DATA LINES
[Start]

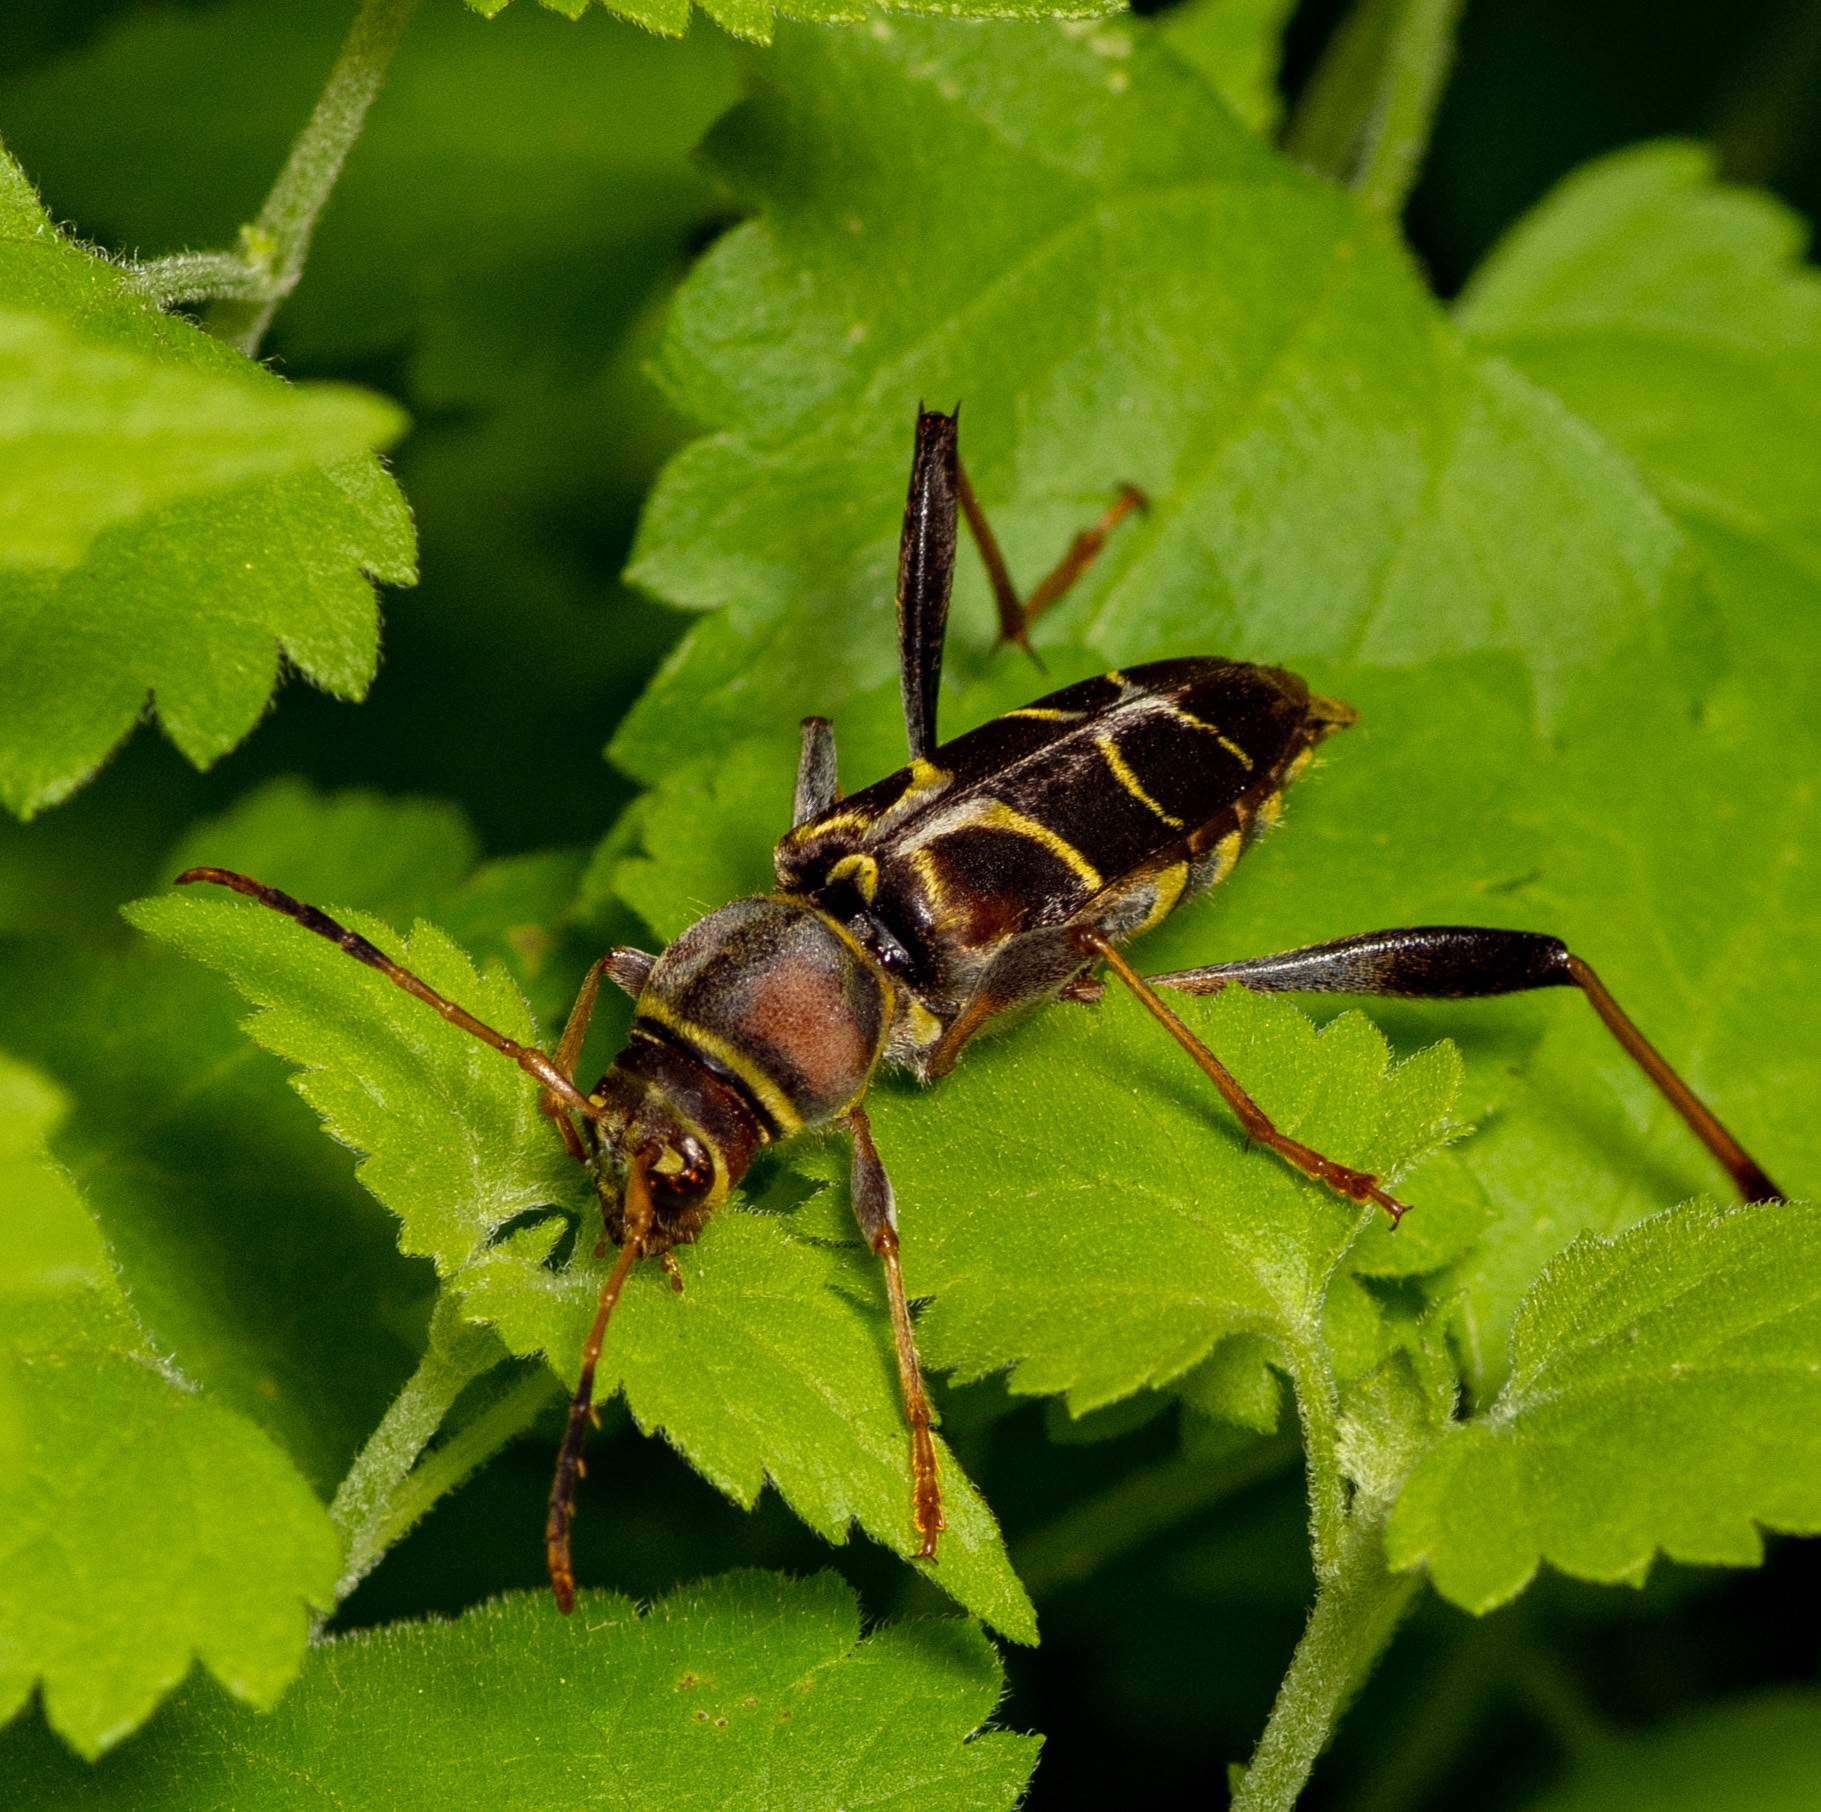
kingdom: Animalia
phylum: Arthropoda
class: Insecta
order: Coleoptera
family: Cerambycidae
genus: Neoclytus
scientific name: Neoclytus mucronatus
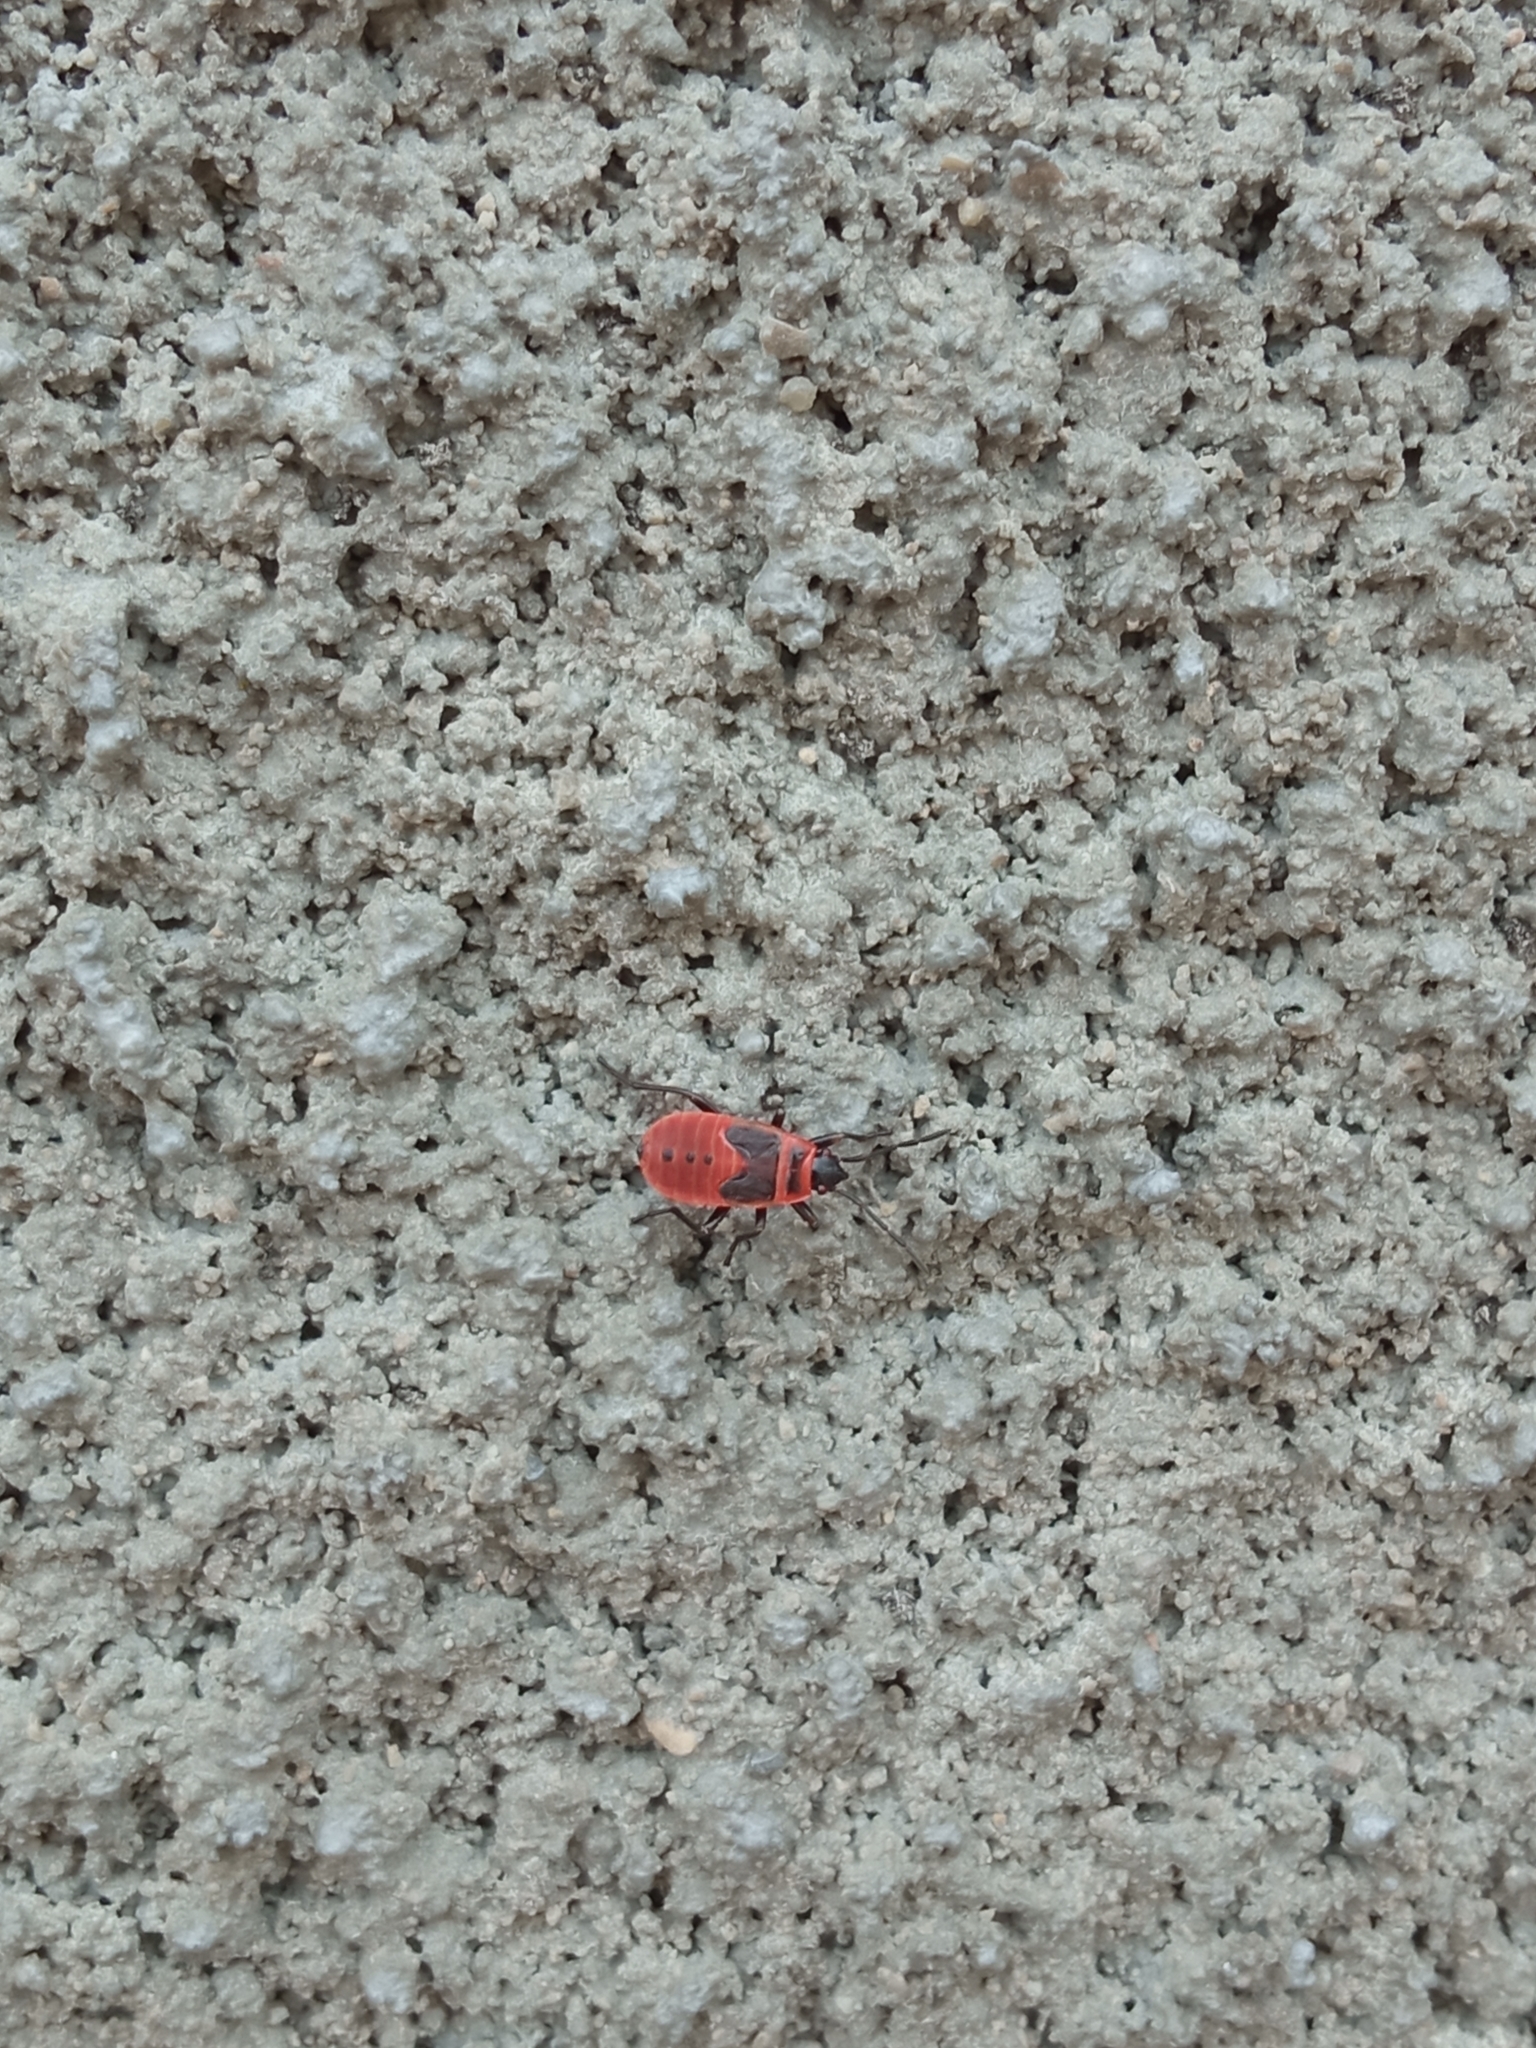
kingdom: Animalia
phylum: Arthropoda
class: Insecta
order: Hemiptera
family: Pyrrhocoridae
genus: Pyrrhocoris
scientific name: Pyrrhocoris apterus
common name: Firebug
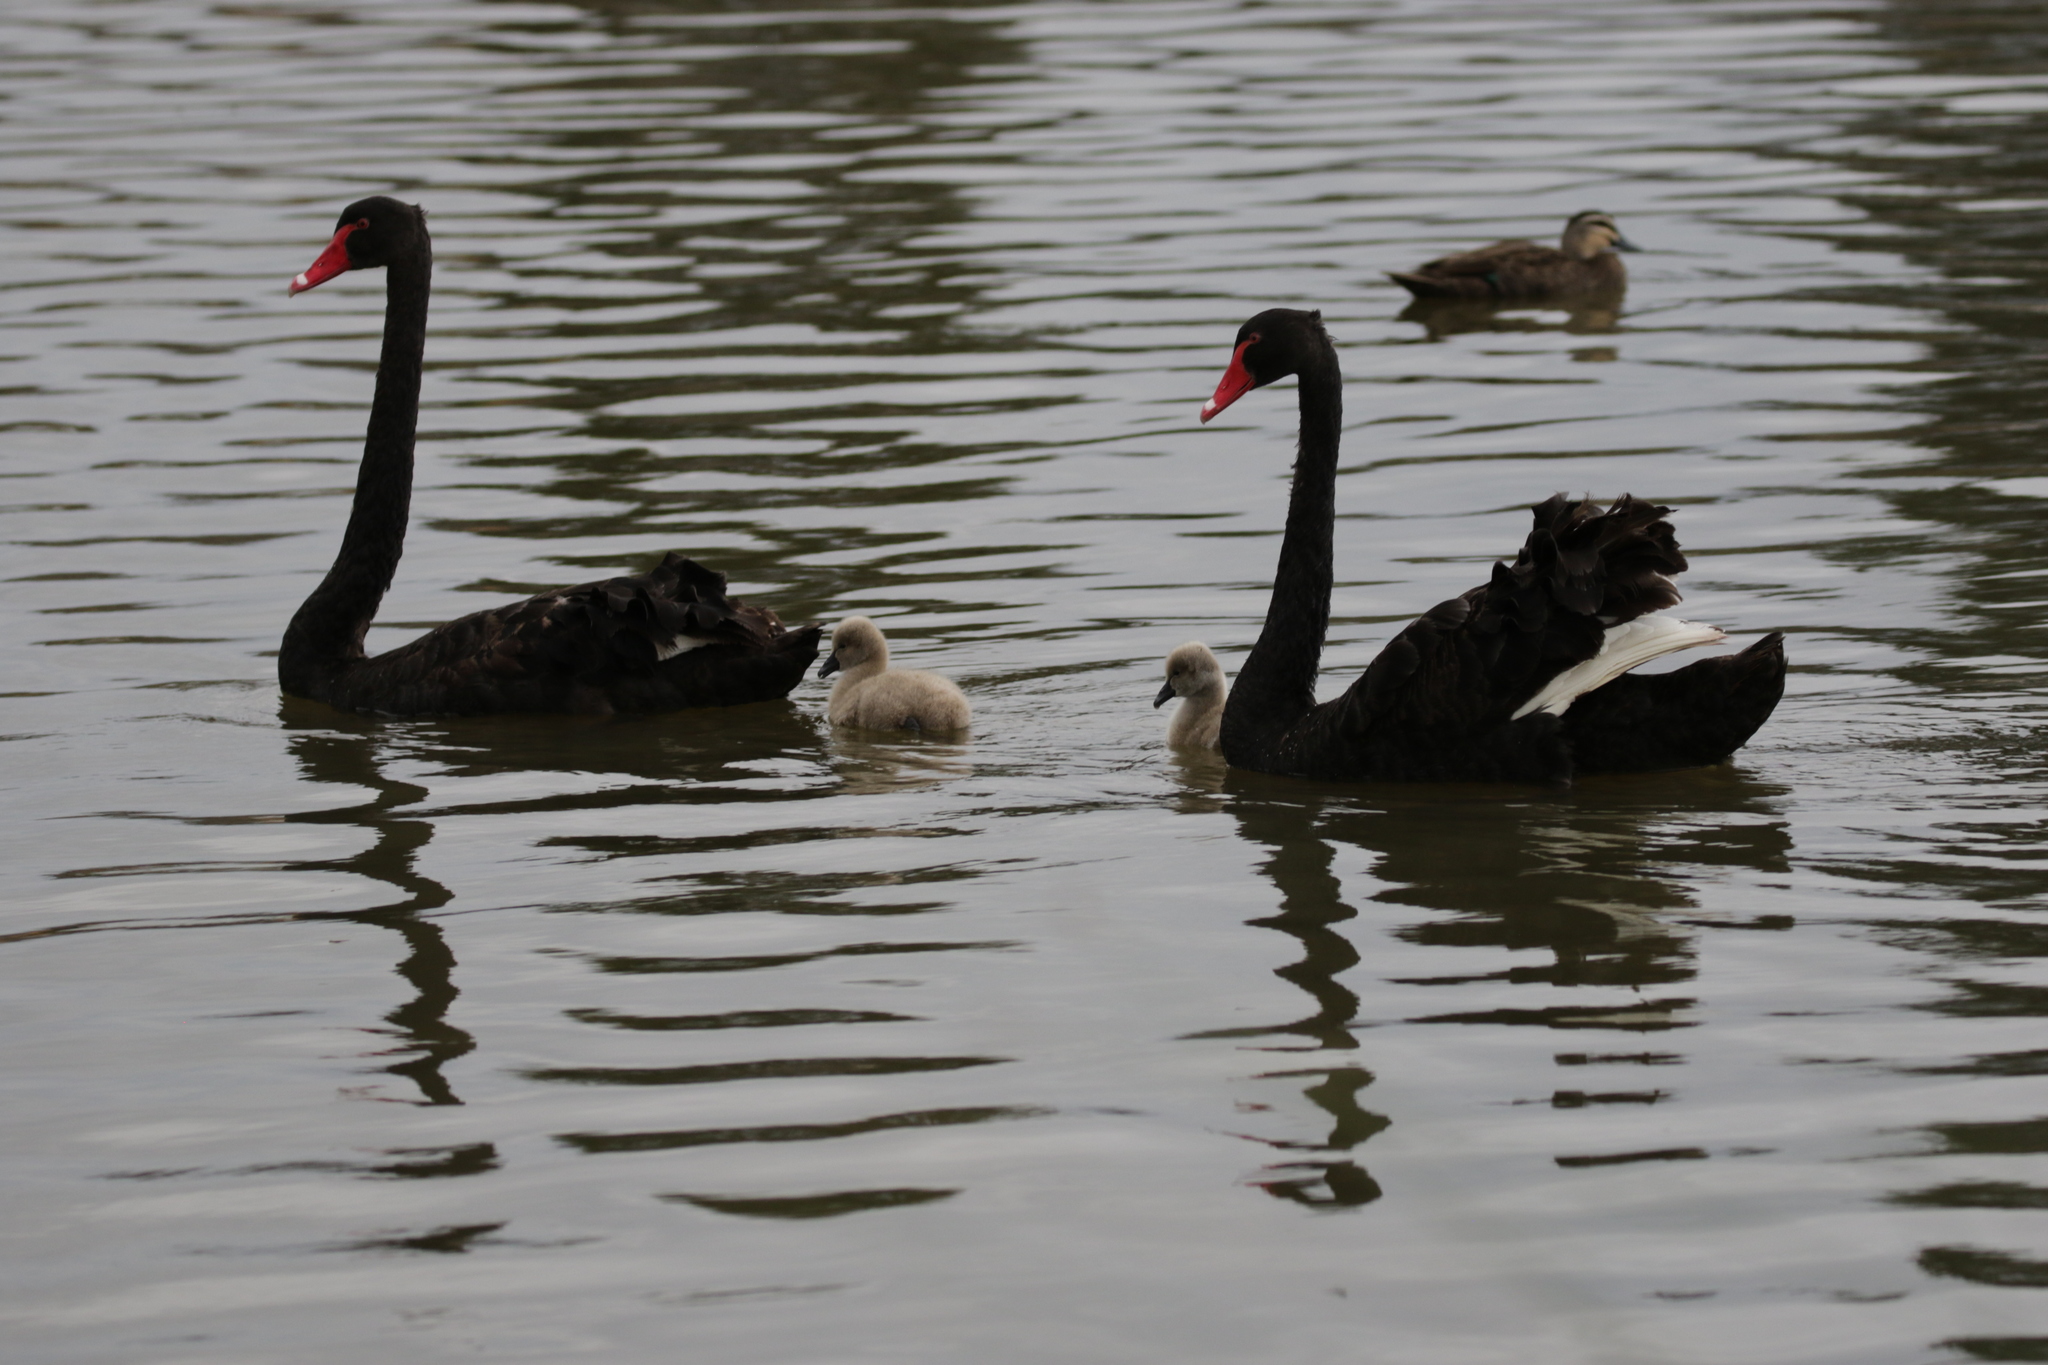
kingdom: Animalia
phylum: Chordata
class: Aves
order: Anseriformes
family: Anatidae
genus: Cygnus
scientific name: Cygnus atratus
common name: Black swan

[End]

WHAT TO WORK ON
Write out every line of the data above word for word, leaving out the pictures.

EXERCISE RESULT
kingdom: Animalia
phylum: Arthropoda
class: Insecta
order: Coleoptera
family: Cerambycidae
genus: Neoclytus
scientific name: Neoclytus mucronatus
kingdom: Animalia
phylum: Arthropoda
class: Insecta
order: Hemiptera
family: Pyrrhocoridae
genus: Pyrrhocoris
scientific name: Pyrrhocoris apterus
common name: Firebug
kingdom: Animalia
phylum: Chordata
class: Aves
order: Anseriformes
family: Anatidae
genus: Cygnus
scientific name: Cygnus atratus
common name: Black swan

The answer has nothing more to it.